Gescheit gescheitert
Hätte ich zu jener Zeit einfach meine wöchentliche Arbeitszeit bei meiner normalen Anstellung aufgestockt, hätte dies mit Sicherheit zuverlässiger Geld in die Haushaltskasse gespült. Aber darum ging es längst nicht mehr nur. Irgendwie wollte ich was eigenes. Lieber ab und zu mit anstrengenden Kunden zu tun haben als täglich mit speziell einer anstrengenden Kollegin. Um die Verluste des Vermietungs-Geschäfts auszugleichen, versuchte ich mich kurz, aber erfolglos als LR-Berater im Multi-Level-Marketing. Als das nicht funktionierte, wurde ich Süßwarenhändler mit einem Snack Box Service. Weil schließlich nur wenige Menschen glaubwürdiger Süßwaren unter die Leute bringen können als ich. Dass ich mich mit allem hoffnungslos überladen hatte, ging mir erst sehr viel später auf.
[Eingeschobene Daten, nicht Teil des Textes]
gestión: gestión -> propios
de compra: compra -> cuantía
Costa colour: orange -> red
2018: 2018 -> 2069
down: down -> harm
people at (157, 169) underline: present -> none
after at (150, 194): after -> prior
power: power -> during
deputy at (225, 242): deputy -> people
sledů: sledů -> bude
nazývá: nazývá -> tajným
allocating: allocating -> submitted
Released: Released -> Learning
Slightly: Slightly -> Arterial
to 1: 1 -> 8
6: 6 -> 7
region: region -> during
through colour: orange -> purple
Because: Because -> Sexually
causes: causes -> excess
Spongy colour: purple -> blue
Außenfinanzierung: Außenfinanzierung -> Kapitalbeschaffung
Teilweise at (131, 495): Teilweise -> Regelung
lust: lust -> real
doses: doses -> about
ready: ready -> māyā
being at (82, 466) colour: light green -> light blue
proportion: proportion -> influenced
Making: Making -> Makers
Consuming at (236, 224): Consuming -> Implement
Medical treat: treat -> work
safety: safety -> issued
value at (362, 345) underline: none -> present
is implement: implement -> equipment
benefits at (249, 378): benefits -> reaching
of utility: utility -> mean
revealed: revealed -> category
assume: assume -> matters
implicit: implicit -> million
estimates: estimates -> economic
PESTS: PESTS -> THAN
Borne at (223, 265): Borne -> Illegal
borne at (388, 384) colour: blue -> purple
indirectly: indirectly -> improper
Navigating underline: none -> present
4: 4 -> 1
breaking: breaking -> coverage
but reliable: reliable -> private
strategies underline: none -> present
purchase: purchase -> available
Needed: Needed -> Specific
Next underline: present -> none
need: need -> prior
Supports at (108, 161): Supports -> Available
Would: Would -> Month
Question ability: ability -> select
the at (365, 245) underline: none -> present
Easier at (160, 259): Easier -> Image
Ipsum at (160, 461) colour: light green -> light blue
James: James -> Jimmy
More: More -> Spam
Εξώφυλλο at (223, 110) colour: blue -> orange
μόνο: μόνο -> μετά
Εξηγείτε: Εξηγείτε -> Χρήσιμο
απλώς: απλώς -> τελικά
Eine Kultur des Scheiterns existiere hierzulande nicht, wird allenthalben geklagt. Damit ist relativ sicher nicht gemeint, dass sich etliche gescheiterte Existenzen in guten und sehr guten Positionen befinden. Das gehört im Gegenteil fast schon zur Leitkultur dieses Landes, wenn ich mich so umschaue. Da passt es schon fast wieder, dass mein persönlicher Beitrag zum Thema äußerst unspektakulär daherkommt. Verbrannte Erde habe ich jedenfalls nirgendwo hinterlassen. Gut, ich habe mein weniges Erspartes verbrannt, aber außer mir selbst habe ich niemandem geschadet. Das Gewerbe besteht sogar bis heute. In abgespeckter Form und reduziert auf Luftballondienstleistungen. Und inzwischen sind meine Steuerbescheide auch nicht mehr nur vorläufig, weil eine Gewinnerzielungsabsicht nicht zu erkennen sei. Demnach könnte man zu dem Urteil gelangen, dass ich nicht ´mal für ein ordentliches Scheitern richtig gut zu gebrauchen bin.
Weil diese Überlegung zwar zulässig, als Schlussgedanke für diesen Blogeintrag allerdings unpassend wäre, muss ein positiv stimmender Abschluss her. Einer, der idealtypisch mit dem vorangegangenen Text und nicht mit dem DFB-Pokalsieg zusammenhängt. Nehmen wir doch das hier: Abgesehen von der LR-Episode waren alle Bemühungen trotz allem irgendwie typisch Micky.
Ein zumindest ansatzweise versöhnlich stimmender Gedanke. Noch eine Sache, die bei dieser jährlichen Pflichtübung eventuell zu wenig von mir gewürdigt wird.